SUPPLIED INFORMATION.
Content starts
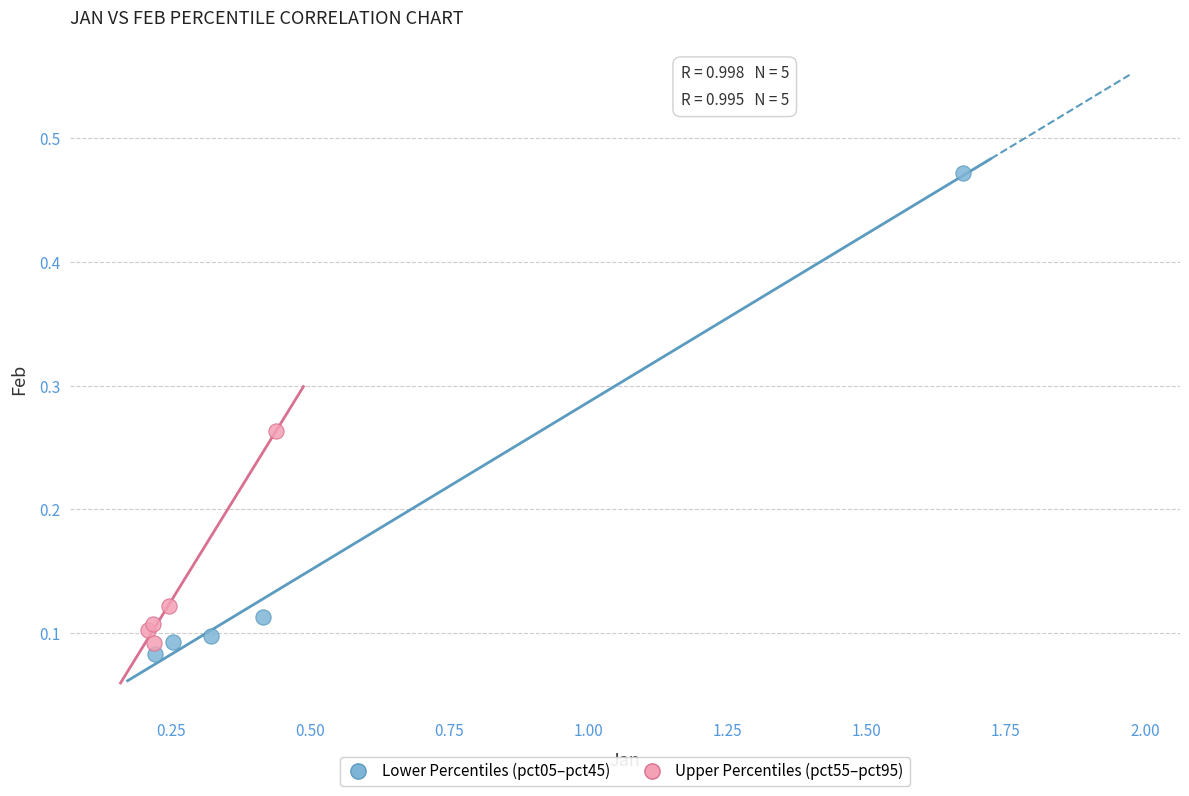

Which series reaches the maximum Y coordinate?

Lower Percentiles (pct05–pct45)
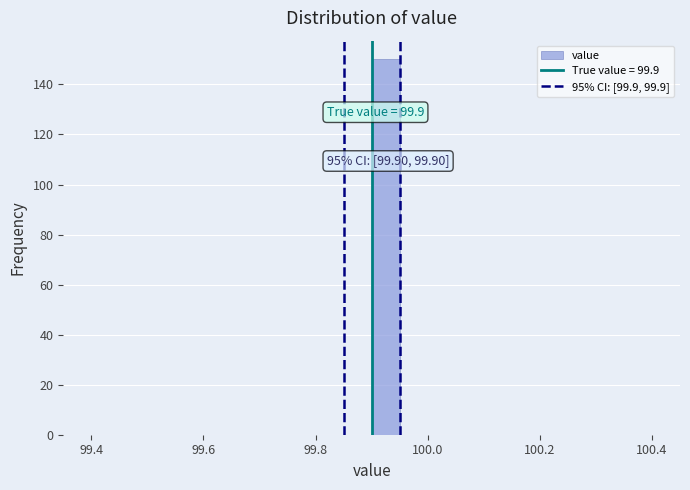

Read against the x-axis, roughly where is the centre of the tallest bar?

99.92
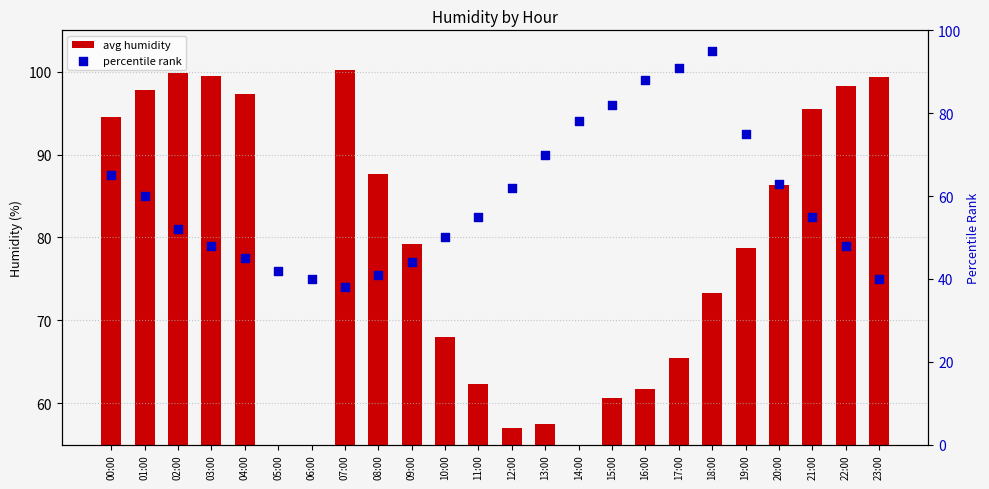

What are all the series names shown in the legend?

avg humidity, percentile rank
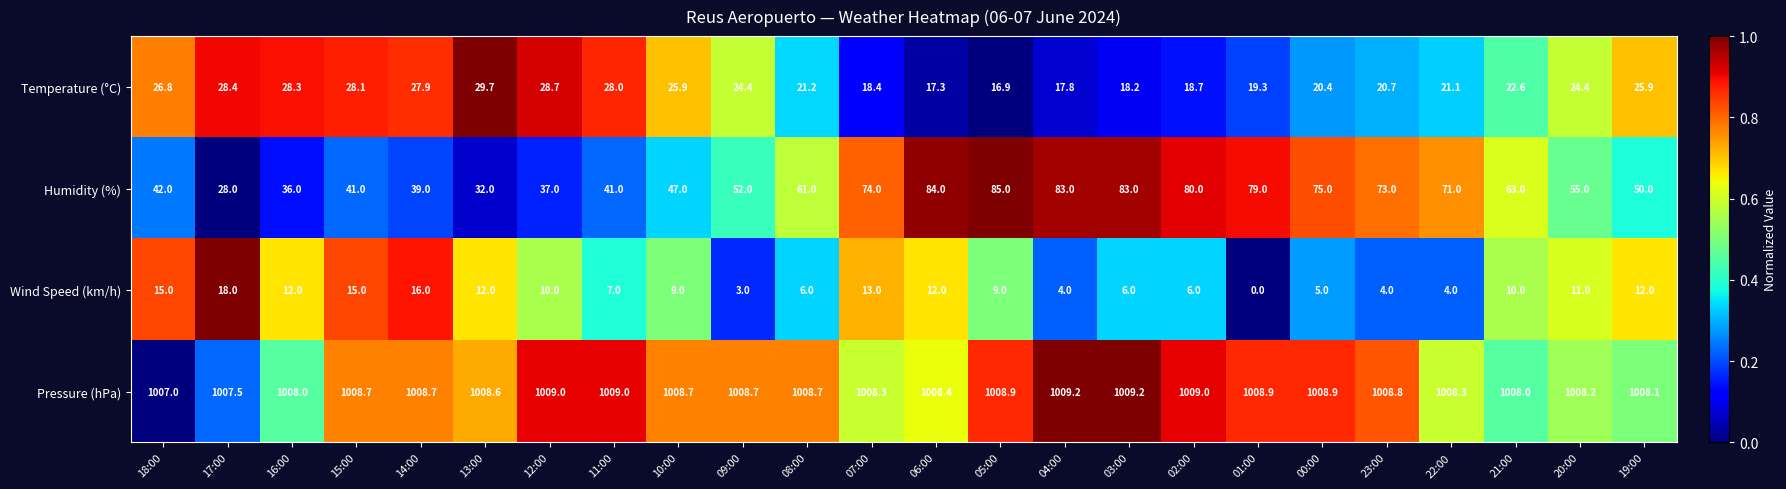

What is the approximate value of Temperature (°C) at 07:00?

18.4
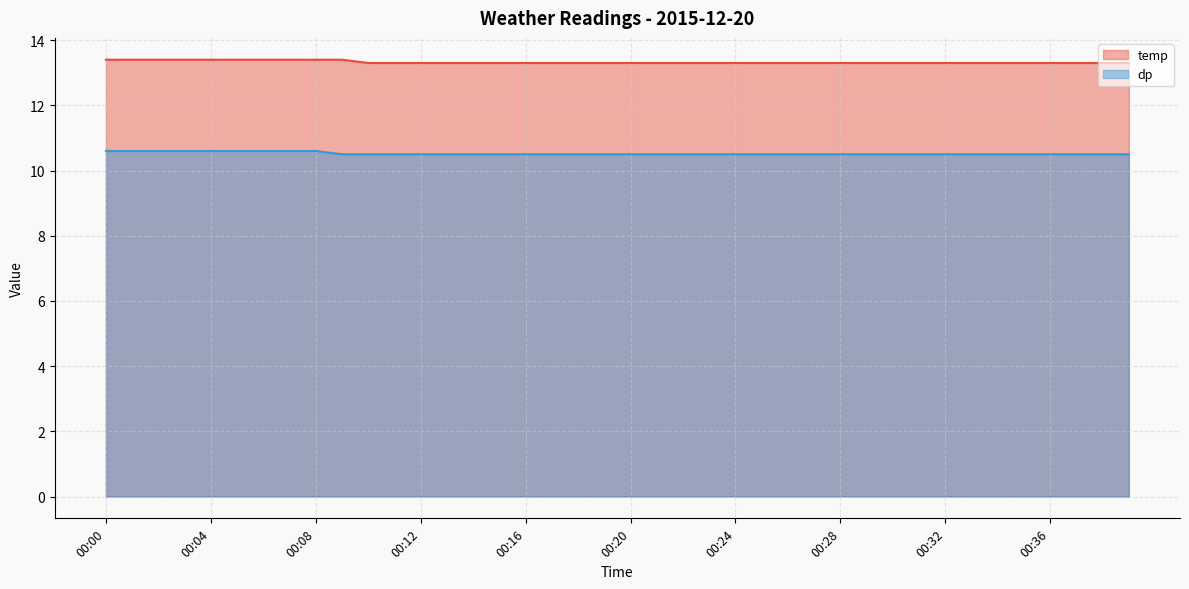

What is the value of the dp point at the 37th from the left?

10.5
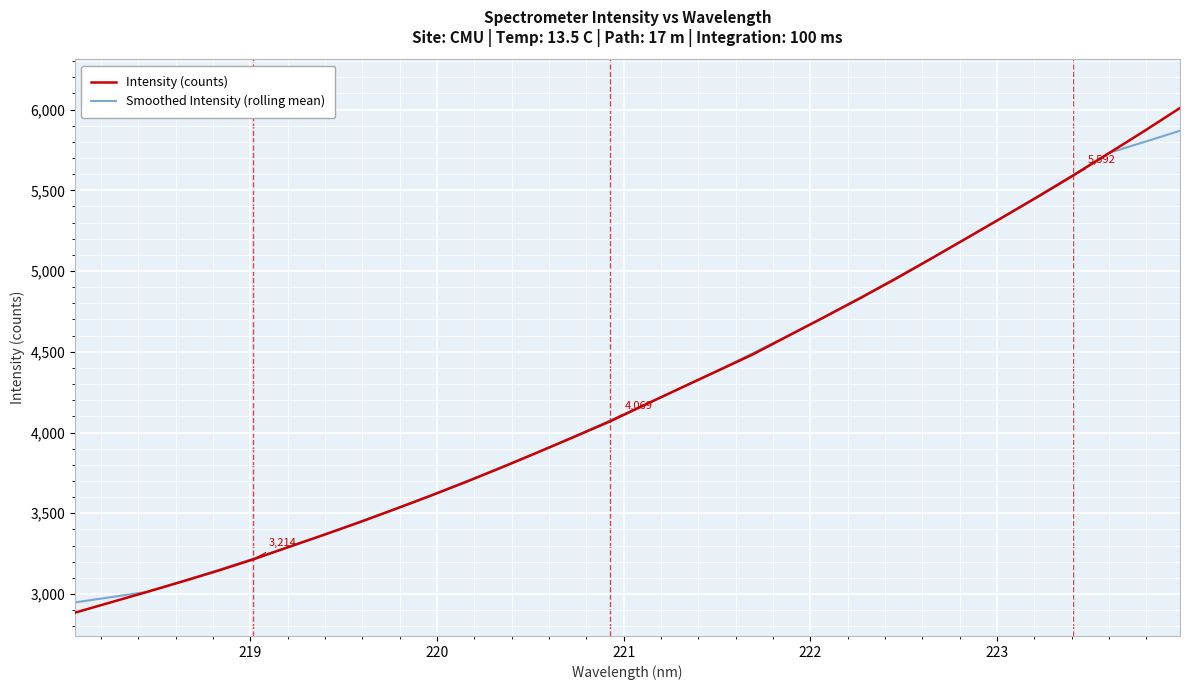

What is the greatest value displayed?

6009.8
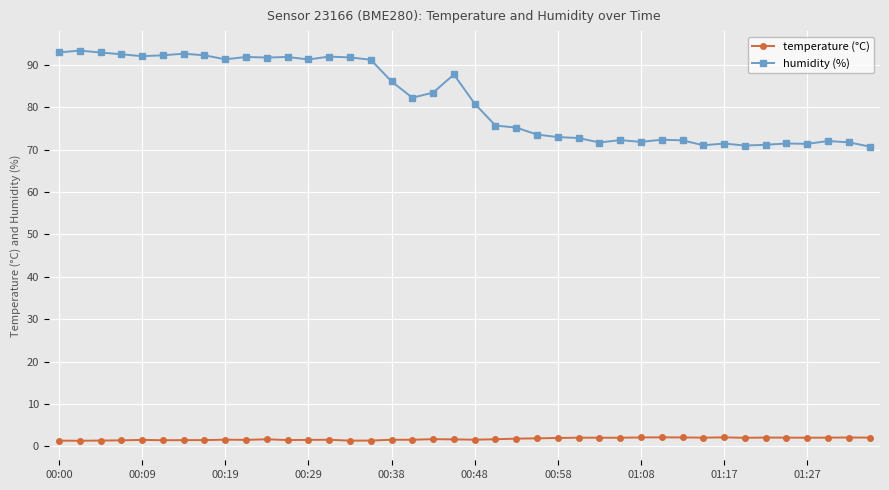

What is the minimum value for humidity (%)?

70.7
Content ends
Rewrite every line of the listing above as a numbered list, one line per item. Skip the blank lines and leave out the pictures.

SOLUTION BELOW.
1. Which series reaches the maximum Y coordinate?
2. Lower Percentiles (pct05–pct45)
3. Read against the x-axis, roughly where is the centre of the tallest bar?
4. 99.92
5. What are all the series names shown in the legend?
6. avg humidity, percentile rank
7. What is the approximate value of Temperature (°C) at 07:00?
8. 18.4
9. What is the value of the dp point at the 37th from the left?
10. 10.5
11. What is the greatest value displayed?
12. 6009.8
13. What is the minimum value for humidity (%)?
14. 70.7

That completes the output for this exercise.